L’anno nuovo è già arrivato.Al momento non si intravede nessuna trasformazione. Comincia il totonomine e/o il totocandidature. Vi è un orizzonte progettuale di fondo? Sarei tentato di allungare lo sguardo oltre lo steccato del centro destra. In diverse occasioni, ho auspicato formule trasversali della responsabilità del fare versus ogni epifania di anarcoide amenità sfascista.
Circoscriverò, tuttavia, la prospettiva di questa riflessione entro i confini della coalizione della Libertà. Quella stessa Libertà che – è bene rammentarlo – ha fatto da sfondo alla vittoria dell’on. Nello Musumeci e, al contempo, al risultato eccezionale di Luigi Genovese.

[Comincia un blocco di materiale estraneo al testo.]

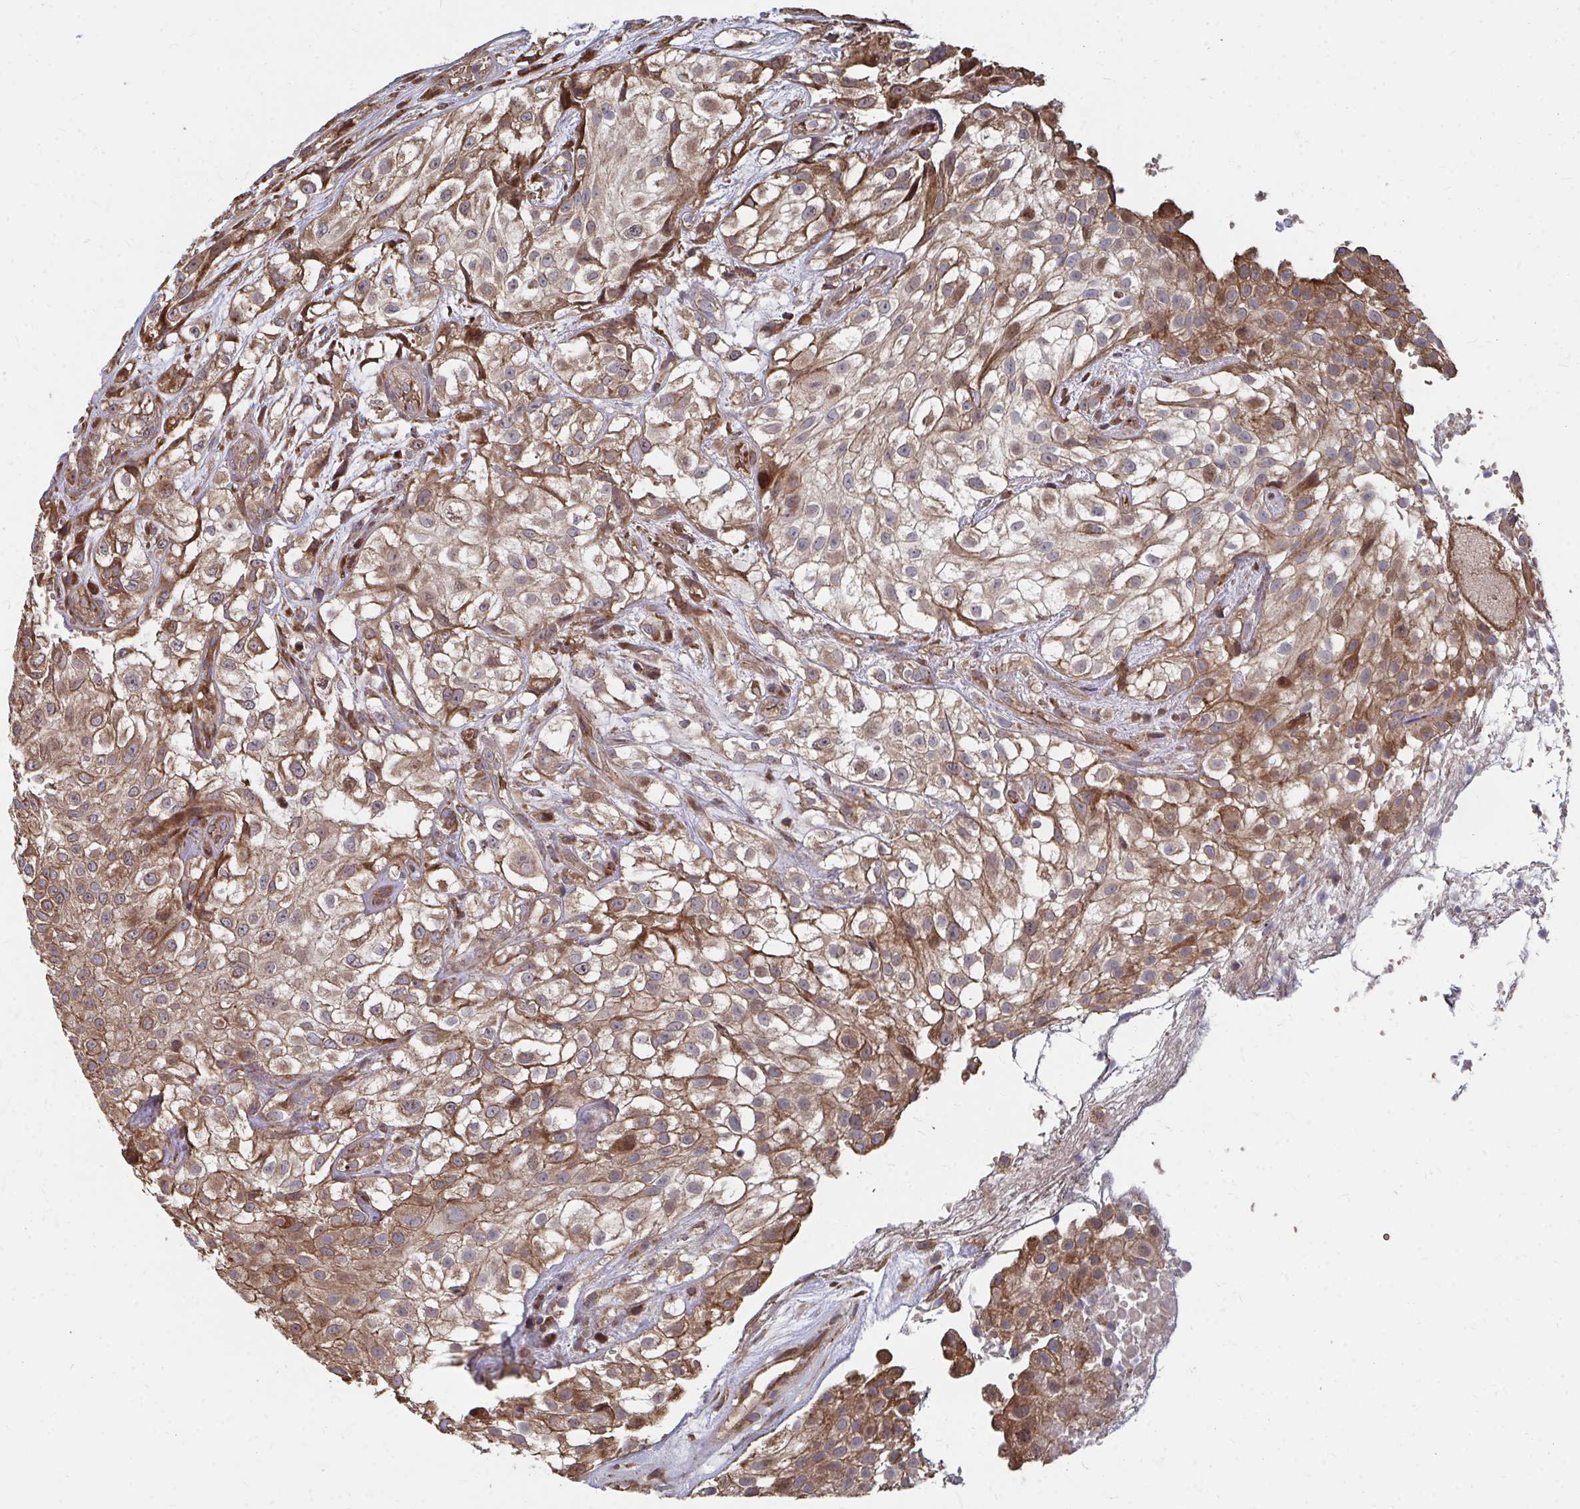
{"staining": {"intensity": "moderate", "quantity": ">75%", "location": "cytoplasmic/membranous"}, "tissue": "urothelial cancer", "cell_type": "Tumor cells", "image_type": "cancer", "snomed": [{"axis": "morphology", "description": "Urothelial carcinoma, High grade"}, {"axis": "topography", "description": "Urinary bladder"}], "caption": "Immunohistochemistry image of neoplastic tissue: human urothelial cancer stained using immunohistochemistry shows medium levels of moderate protein expression localized specifically in the cytoplasmic/membranous of tumor cells, appearing as a cytoplasmic/membranous brown color.", "gene": "FAM89A", "patient": {"sex": "male", "age": 56}}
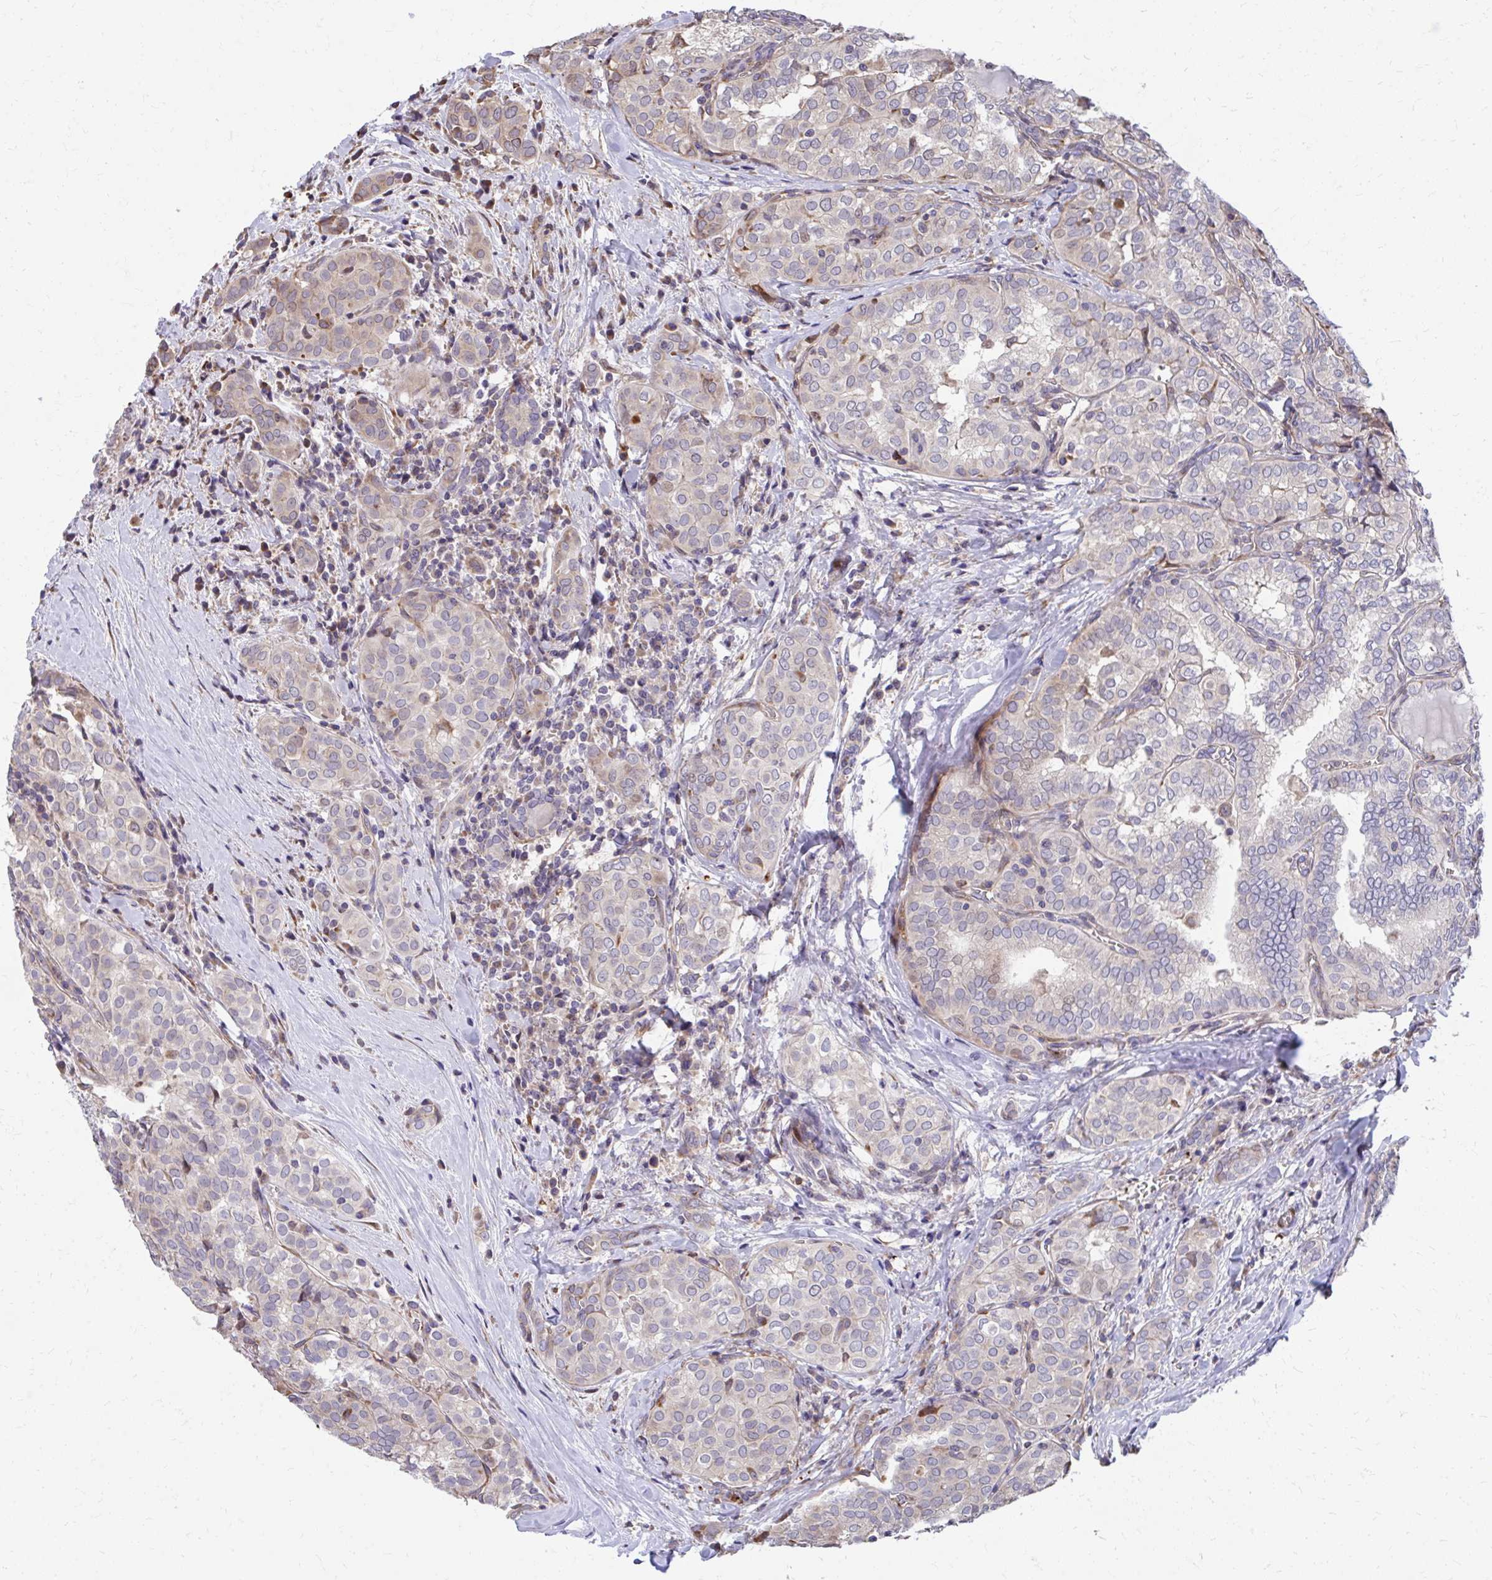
{"staining": {"intensity": "weak", "quantity": "<25%", "location": "cytoplasmic/membranous"}, "tissue": "thyroid cancer", "cell_type": "Tumor cells", "image_type": "cancer", "snomed": [{"axis": "morphology", "description": "Papillary adenocarcinoma, NOS"}, {"axis": "topography", "description": "Thyroid gland"}], "caption": "An image of thyroid cancer (papillary adenocarcinoma) stained for a protein exhibits no brown staining in tumor cells.", "gene": "ZNF778", "patient": {"sex": "female", "age": 30}}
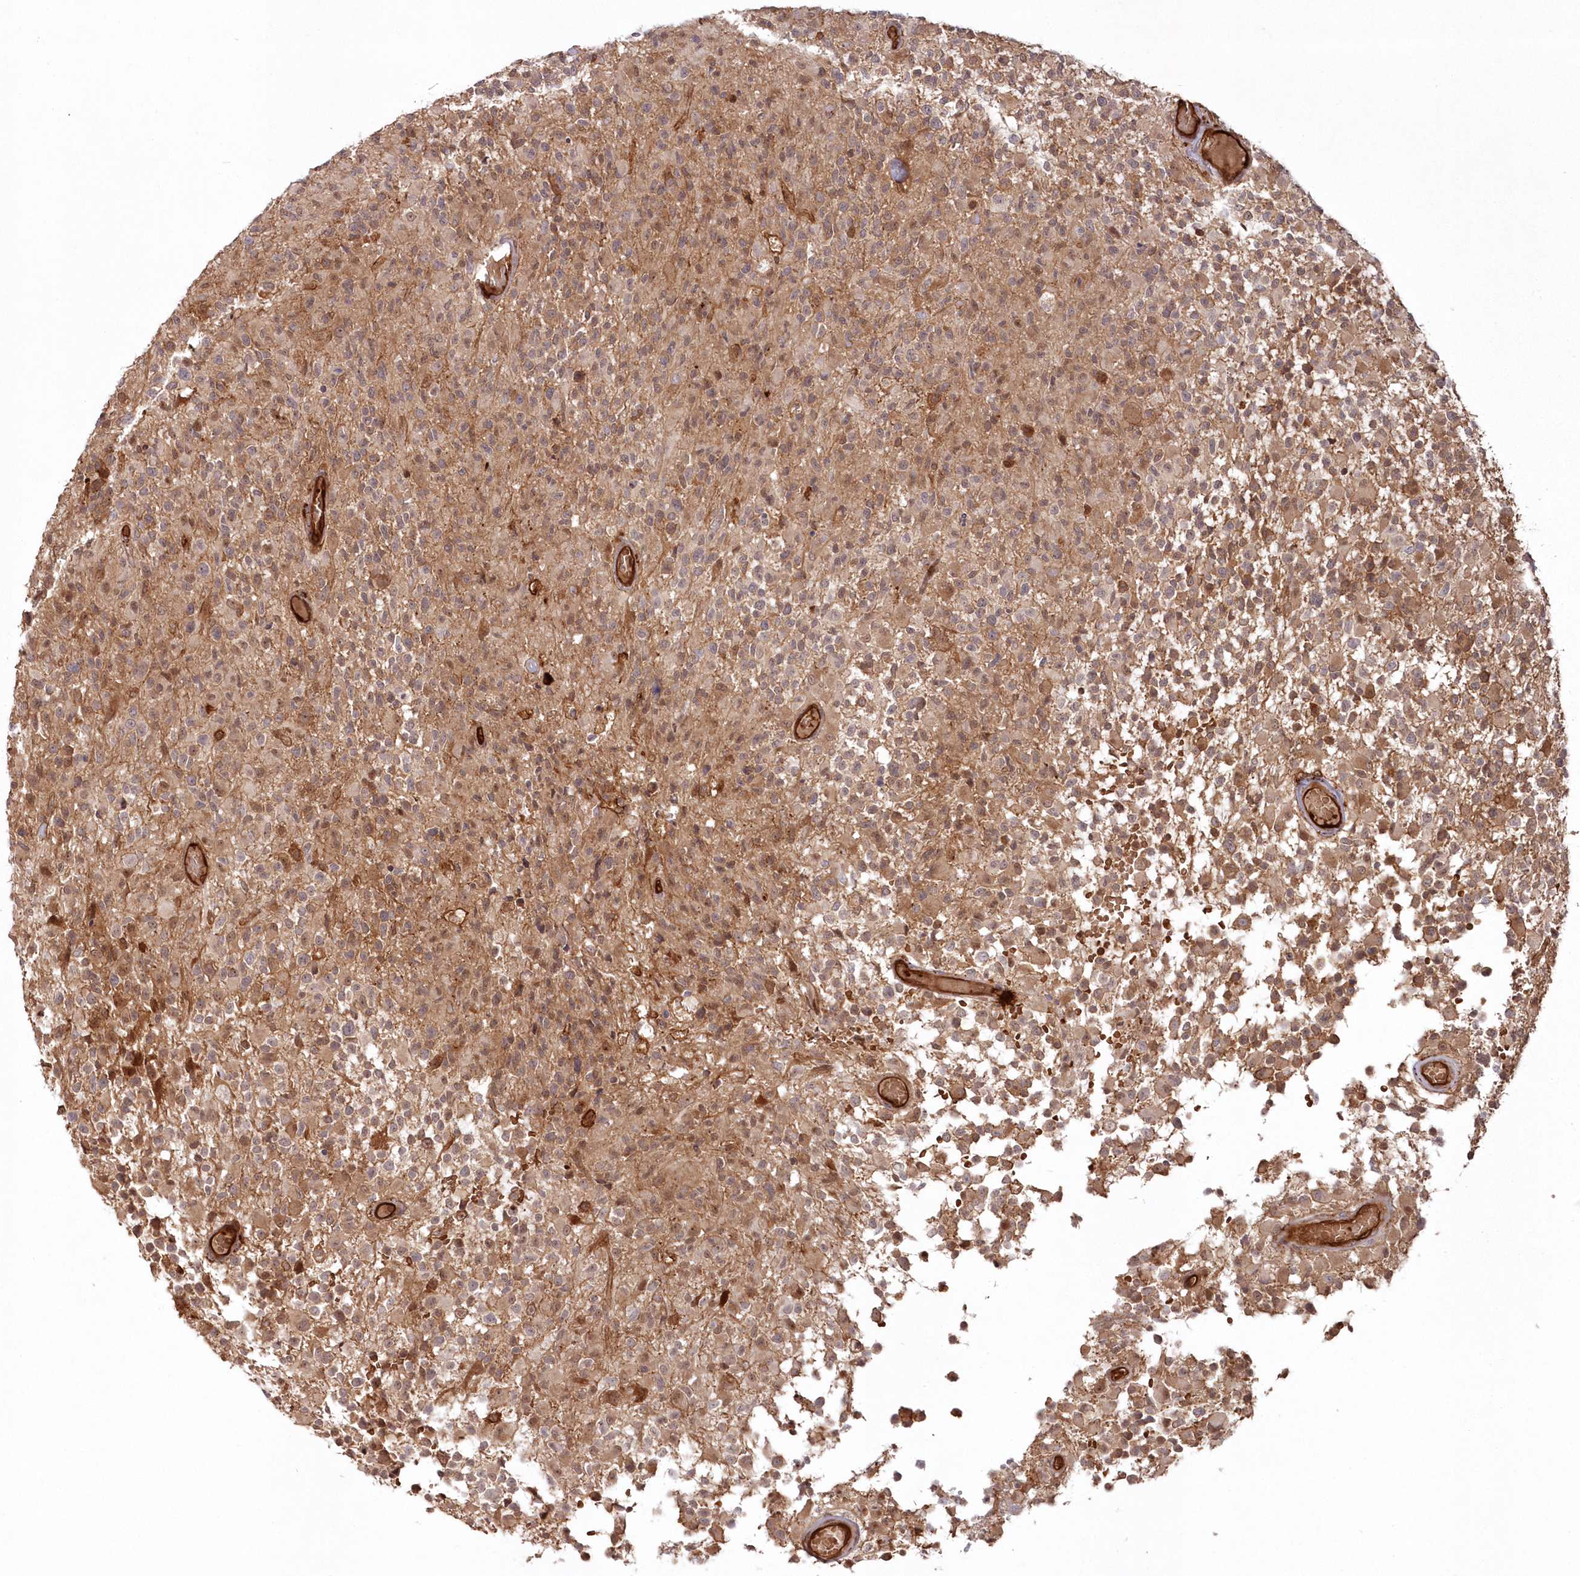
{"staining": {"intensity": "moderate", "quantity": "25%-75%", "location": "cytoplasmic/membranous"}, "tissue": "glioma", "cell_type": "Tumor cells", "image_type": "cancer", "snomed": [{"axis": "morphology", "description": "Glioma, malignant, High grade"}, {"axis": "morphology", "description": "Glioblastoma, NOS"}, {"axis": "topography", "description": "Brain"}], "caption": "The micrograph displays staining of glioblastoma, revealing moderate cytoplasmic/membranous protein staining (brown color) within tumor cells.", "gene": "RGCC", "patient": {"sex": "male", "age": 60}}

Berlusconi e Salvini – dicono – dovranno incontrarsi per discettare sul programma da presentare agli elettori. Mi domando se i coordinatori delle provincie e delle regioni del Sud stiano o meno richiedendo un preliminare confronto per rivendicare le ragioni del Mediterraneo e del Meridione. Ovviamente, non si tratta di questuare ma di segnalare che l’Italia senza il Mezzogiorno non è proprio un Bel Paese. Appena pochi anni fa il Presidente dell’Istat, lanciando un allarme, dichiarò che ”il Mezzogiorno è da molti anni assente dalle priorità di policy. … se non si recupera il Mezzogiorno alla dimensioni di crescita e di sviluppo … sviluppo e crescita non potranno che essere penalizzati rispetto agli altri Paesi».
In questi ultimi anni di crisi, il divario economico e sociale tra il Nord e il Sud del Paese è aumentato. Il dato incontrovertibile è suggerito da 4 indicatori: Il Pil pro-capite; il tasso di occupazione; il tasso di disoccupazione; il rischio povertà o esclusione sociale. Si legge di attenzione necessitata da assegnare al lavoro e di protezione a fasce deboli da emancipare in dignità. Aria fritta. Senza investimenti sulle infrastrutture, senza incentivi al capitale di rischio delle intraprese, senza velocità nei tempi di soluzione delle controversie, senza plenipotenziari e diplomatici alla altezza della sfida di riaprire canali e mercati esteri, senza produzione di beni materiali e immateriali non si va da nessuna parte.
Se non si vuole pensare alle prossime elezioni ma alle prossime generazioni l’interrogativo è il seguente: la ripresa economica deve passare necessariamente da una guerra più o meno civile? Siamo sicuri che i focolai che pensiamo di confinare in diverse regioni del pianeta prima o poi non saranno “appicciati” alle nostre latitudini? Abbassiamo il livello. Andiamo a noi (sic).
L’on. Miccichè, recentemente eletto alla Presidenza dell’Ars, è commissario del Partito in Sicilia e a Messina. Certamente o meglio probabilmente sta dialogando con i deputati appena eletti alle regionali e con gli esponenti che anche se non eletti non sono stati neppure bocciati. È sufficiente? Si leva un gran NO.
Personalmente, esprimo totale dissenso rispetto al silenzio su tutte le candidature che si vanno propinando sia per le politiche che per le amministrative che impegnano non solo solo una area partitica ma i territori e i collegi senza condivisione diffusa di proposta. Si tratta di metodo e di merito. Non si tratta ne’ di prova di forza tra pensiero e azione, tra chi conta e chi pensa, tra chi ha i voti e chi ha i rapporti, tra chi ha ambizione e chi ha discrezione, tra chi ha senso del limite e chi considera il senso un limite, tra chi resta impallinato tra veti incrociati e chi si pone alla finestra della giostra delle opportunità, tra chi si nasconde tra pieghe e piaghe delle quote rosa e chi si camuffa per connivenza o convenienza, tra chi è scopa nuova e chi usato sicuro. Si tratta solo di interpretare un ruolo.
A Messina, in Sicilia, in Italia il centro destra è chiamato al governo. Tutti coloro che pensano di giocare partite individuali – per me – sono out. Occorre r a p p r e s e n t a t i v i t a’.
In ogni caso il presidente Micciché (anche per gli impegni istituzionali che lo attendono) non può continuare a essere commissario in città e provincia di Messina. Questo penso. Questo non nascondo.